The Tethys
Ocean separated Africa and Europe during the Jurassic and Cretaceous periods but
was mostly eliminated as a result of the collision of the continents. Elements
of this ocean survive today as the Mediterranean, Black, Caspian, and Aral Seas.
The
Mediterranean Sea maintained its connection to the Atlantic and Indo-Pacific
Oceans until early in the Miocene when it was reduced with the joining of the
two continents along the Middle East front around 14 million years ago (mya).
This joining of the two continents began a gradual change to a more arid
Mediterranean climate.The Mediterranean Sea connection to the Atlantic Ocean was maintained through various avenues (see figure below) until the closure of the Rifean Corridor in the early Messinian.
The closure of the Atlantic access precipitated a rapid environmental and climatic change driven by high evaporation rates in the Mediterranean Sea and the inability of riverine sources to replenish the water loss.
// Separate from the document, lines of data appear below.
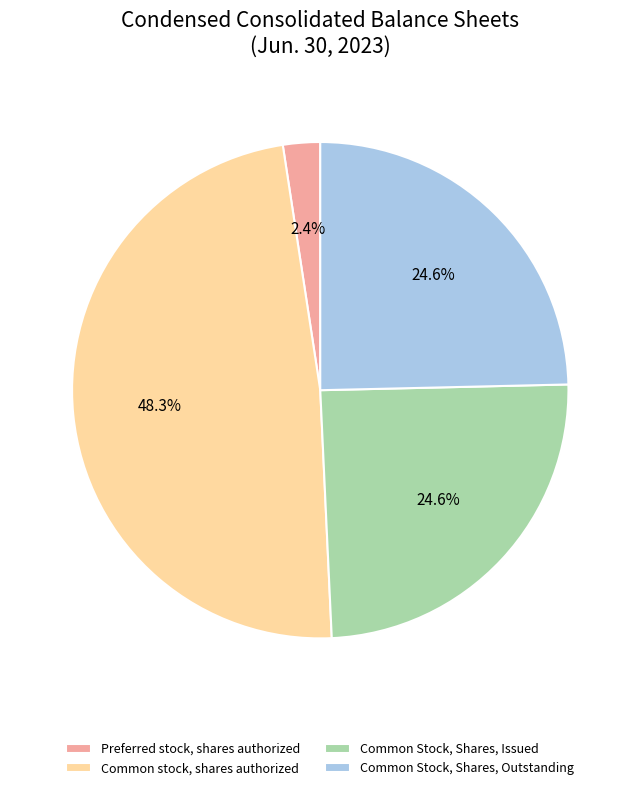

Is the sum of Common Stock, Shares, Outstanding and Preferred stock, shares authorized greater than half?

No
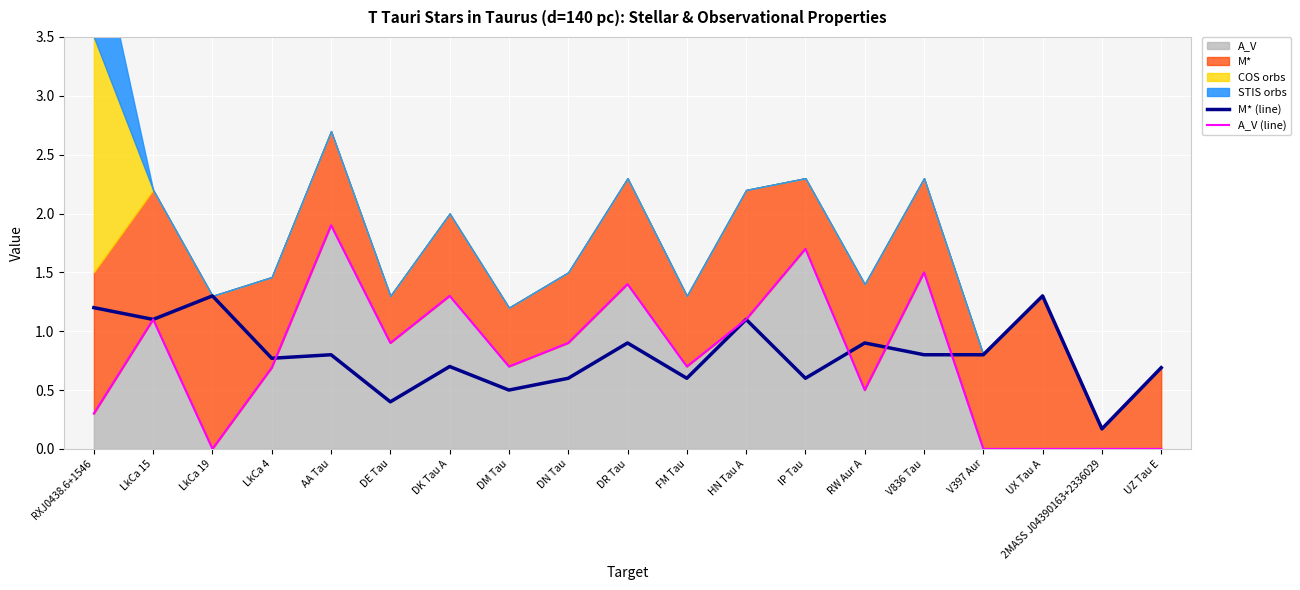

Between HN Tau A and UZ Tau E, which series saw the biggest shift?

A_V (line)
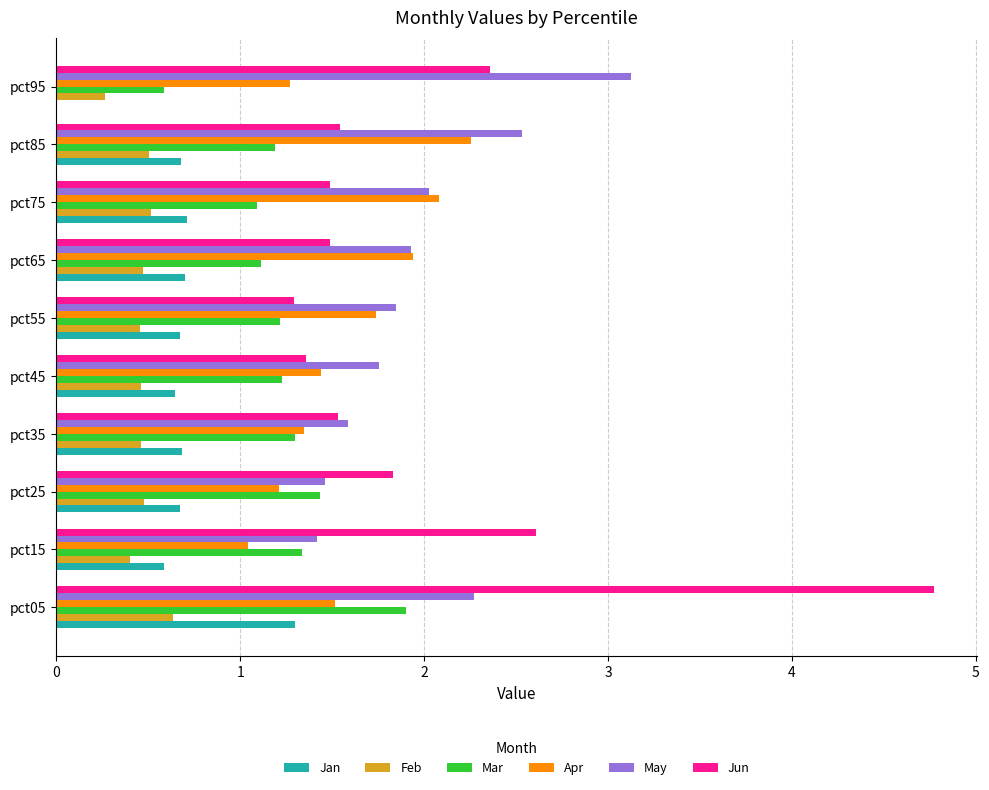

What are all the series names shown in the legend?

Jan, Feb, Mar, Apr, May, Jun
This event is generally referred to as the Messinian Salinity Crisis and a rough timeline is as follows:
· 5.96 mya – Closure of the Rifean
Corridor and partial dessication of the Red Sea
· 5.8 mya – Mediterranean almost dries
out. Massive dessication leaves a deep, dry basin 3 to 5 km below sea level
with a few hyper-saline pockets
· 5.5 mya – Less dry climatic
conditions ensue resulting in more fresh water from the rivers. This fresh
water progressively fills the basins and dilutes hyper-saline pockets into larger
pockets of brackish water
· 5.33 mya – Zanclean flood. Strait of
Gibraltar opens up, quickly filling the Mediterranean with water from the
Atlantic Ocean. The end of the crisis.
As described
in Progeo Piemonte (Climate variability and past environmental changes: lessons
from the Messinian record of the Tertiary Piemonte Basin), “In less than a
million years, deep sea sediments are replaced by shallow sea deposits,
continental deposits, lacustrine sediments and eventually deep sea sediments.”
According to
Nesteroff (The Sedimentary History of the Mediterranean during the Neocene),
all of the Messinian deposits they encountered during their drilling explorations
in the region “proved to be evaporitic species comprised of dolomitic marls
interbedded with massive gypsum, anhydrite and halite.” On land, they found
that, in the same period, The Tortonian blue marls were suddenly replaced by
either evaporitic series or by lacustrine and continental deposits. The evaporitic
deposits are primarily found in the deepest part of the sea but some fragments
are found on margins that have been tectonically uplifted.
According to
Progeo Piemonte, Messinian age rocks present in the Langhe describe a
chronological sequence of the events associated with the Messinian Salinity
Crisis:
· Marls and Mudstones – rocks derived from deep sea sediments. These rocks record the
alternation between a warm and humid climate and a cooler, less-humid one.
Microfossils in the rock point to the exact moment when the Mediterranean weas
cut off from the Atlantic.
· Gypsum selenite and laminate – These minerals were formed in water with high salinity and
point to an increased evaporation linked to the isolation of the Mediterranean
Sea.
· Sandstones and mudstones – Sediments deposited on the continent in low-salinity
waters, rich in fossil vertebrate remains and shells of lacustrine molluscs.
These remains testify to a savannah environment with temporary pools of fresh
water.
· Calcareous marl – These rocks tell the story of a re-established full connection between
the Atlantic and the Mediterranean. These rocks are rich in marine planktonic microfossils
recording a deep (around 800 m) marine basin.
· Erosion surface – This surface describes an event of rapid dismantling of sediments
caused by compressive tectonic forces.